Dawkins is a preacher who sermonises his audiences with statement after statement, rather than putting together persuasives arguments. He does the same things that most of those he picks to argue with do, and shuts down debate.

In considering Darwin he reveals the original evolutionist's hatred of Christian doctrines, particularly of hell. A doctrine that one who isn't a Chritian has a vested interest in trying to demolish. It's hear that the underlying issues become clear (if they weren't already) - he can't settle for a God & Science combination because God must be eliminated and excluded not just science advanced. Moderation wont do for the professor.

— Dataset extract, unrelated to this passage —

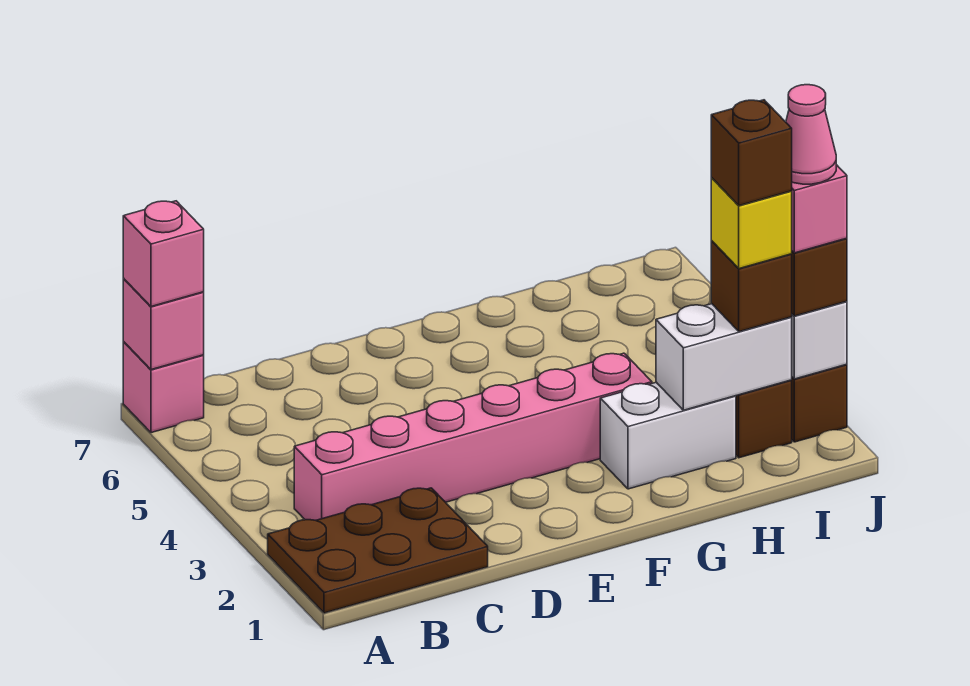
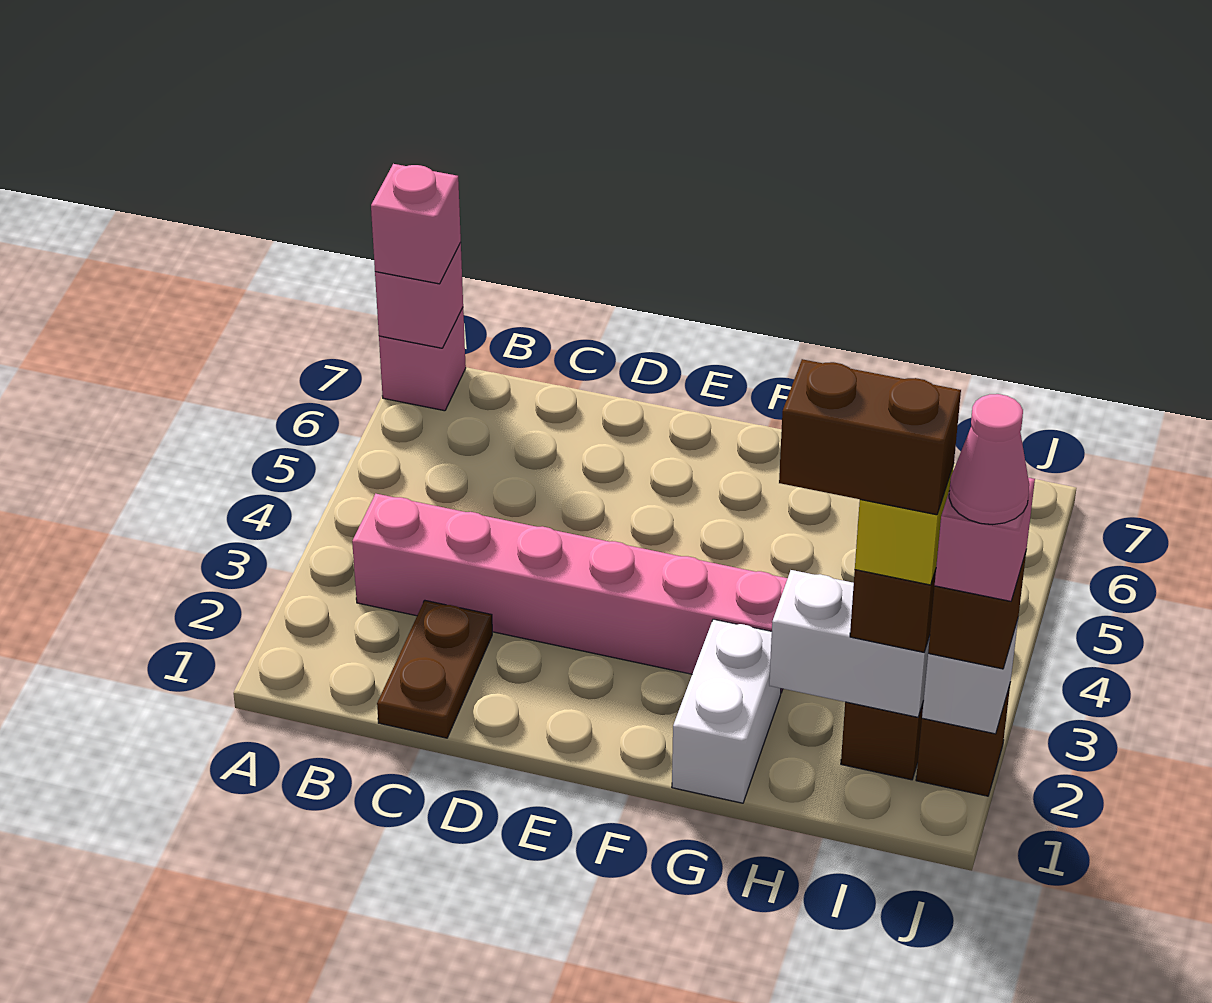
brown 2x3 plate [268,488,488,613] -> brown 1x2 plate [377,600,492,738]
white 1x2 brick [600,382,736,489] -> white 1x2 brick turned to [672,619,781,803]
brown 1x1 brick [711,100,792,205] -> brown 1x2 brick [779,359,961,515]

Dawkins says the central doctrines of Darwinism declare of relatedness to everything and proudly boast that our ancestors were winners. This consoled Charles Darwin in suffering - though what comfort is it to know your children are being culled by evolution, dying young as failures...

The alternative is the Christian view that there is a God to whom we can relate who will accept the humble. Darwinism is the religion of the proud, Christianity of the humbled.